Question

How we can detect those target genes?

0

Entering edit mode

4.0 years ago

elvira.carmart • 0

Hi everyone, We're a biotechnology students group who is doing a genomics project. We are asked to carry out an experiment to find out the target genes of a certain transcription factor. To do this, we have designed a chip-seq experiment combined with one of rna-seq. However, we have been required to predict the target genes from the binding motif of our transcription factor that we know from Arabidopsis [(C / T) TGAC (T / C)]. Do you have any idea of which is the best procedure for getting those genes?

TF RNA-Seq ChIP-Seq • 990 views

ADD COMMENT • link updated 4.0 years ago by Alex Reynolds 35k • written 4.0 years ago by elvira.carmart • 0

score 2 · Answer 1 · 2020-04-19

If you have a de novo ("unpublished" or novel) TF position weight matrix (PWM) or MEME file describing the odds of finding a base at a position, then you can run that through a tool called TOMTOM to discover the nearest, most significant TF PWM/MEME result from a published database, such as the plant JASPAR database.
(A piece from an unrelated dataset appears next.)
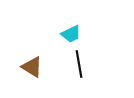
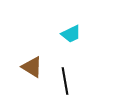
black line: moved 14 px left, 17 px down
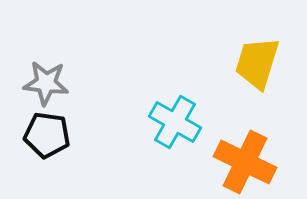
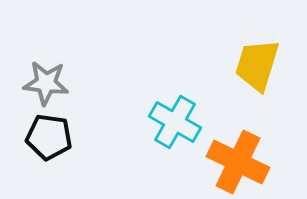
yellow trapezoid: moved 2 px down
black pentagon: moved 2 px right, 2 px down
orange cross: moved 7 px left
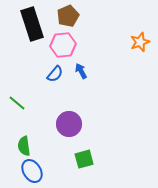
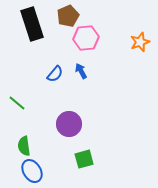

Once you have a known TF pattern, you can look upstream of target genes for sequences that are close to this pattern — say, -5kb of the gene's TSS (transcription start site).

This window would be defined as the target gene's promoter or proximal promoter, i.e., the part of the genome where a TF would bind, to control transcription of the gene immediately downstream.

You could get Arabidopsis gene annotations from a consortium, e.g.:

$ wget -qO- "https://www.arabidopsis.org/download_files/Genes/TAIR10_genome_release/TAIR10_gff3/TAIR10_GFF3_genes.gff" | gff2bed - > Arabidopsis.genes.bed

To make promoters from these genes, you could do something like:

$ awk -v FS="\t" -v OFS="\t" -v padding=5000 '{ if ($6=="+") { ; $3 = $2; $2 = $2 - padding; } else if ($6 == "-") { $2 = $3; $3 = $2 + padding; } print $0; }' Arabidopsis.genes.bed | sort-bed - > Arabidopsis.promoters.bed

You can extract the sequence information for these BED regions using a tool like bed2faidx.pl and samtools-indexed FASTA files for the TAIR10 assembly (or whatever build of Arabidopsis that you're currently working with).

Given promoter regions in BED format converted to promoter sequences in FASTA format, you could use the instructions here to do a FIMO search of your known TF against these promoter sequences:

https://bioinformatics.stackexchange.com/questions/2467/where-to-download-jaspar-tfbs-motif-bed-file/2491#2491

Replace the hg38 chromosome FASTA files (and adjust other arguments, accordingly) with your promoter FASTA.

You can also skip the TOMTOM step if you have a PWM/MEME table for your TF of interest. Just build promoter sequences and then use FIMO.

score 1 · Answer 2 · 2020-04-20

I understand that you are a a students group so maybe this answer does not fully apply in your situation or at least is not what your instructor might have had in mind, but this is how one typically tackles ChIP-seq these days:

In order to quality-check a ChIP experiment you should contact your local sequencing facility and ask for a shallow sequencing run. That means they will take your library and spike-in it at any other run they perform at low concentration. This will give you like 1-2 mio reads per sample which is sufficient for QC control. This is imho far superior to qPCR as it 1) does not require a priori knowledge of any targets, 2) gives a global assessment of quality and 3) is more fesable if you have many samples. In our facility this typically costs not more than 200-300€ for a few samples. I strongly recommend this over qPCR. In the best case you will get a couple of regions from qPCR but have no idea about overall quality. Your strategy is also dangerous because a motif is not sufficient for TF binding. It is rather a gamble because if you are unlucky you do like 10 qPCRs and picked the 10 wrong regions, see my point 1) again. There are thousands of motifs in the genome where no factor binds as it is also a function of local chromatin structure and co-occurrence of other binding events that decides about TF binding. Do a shallow sequencing.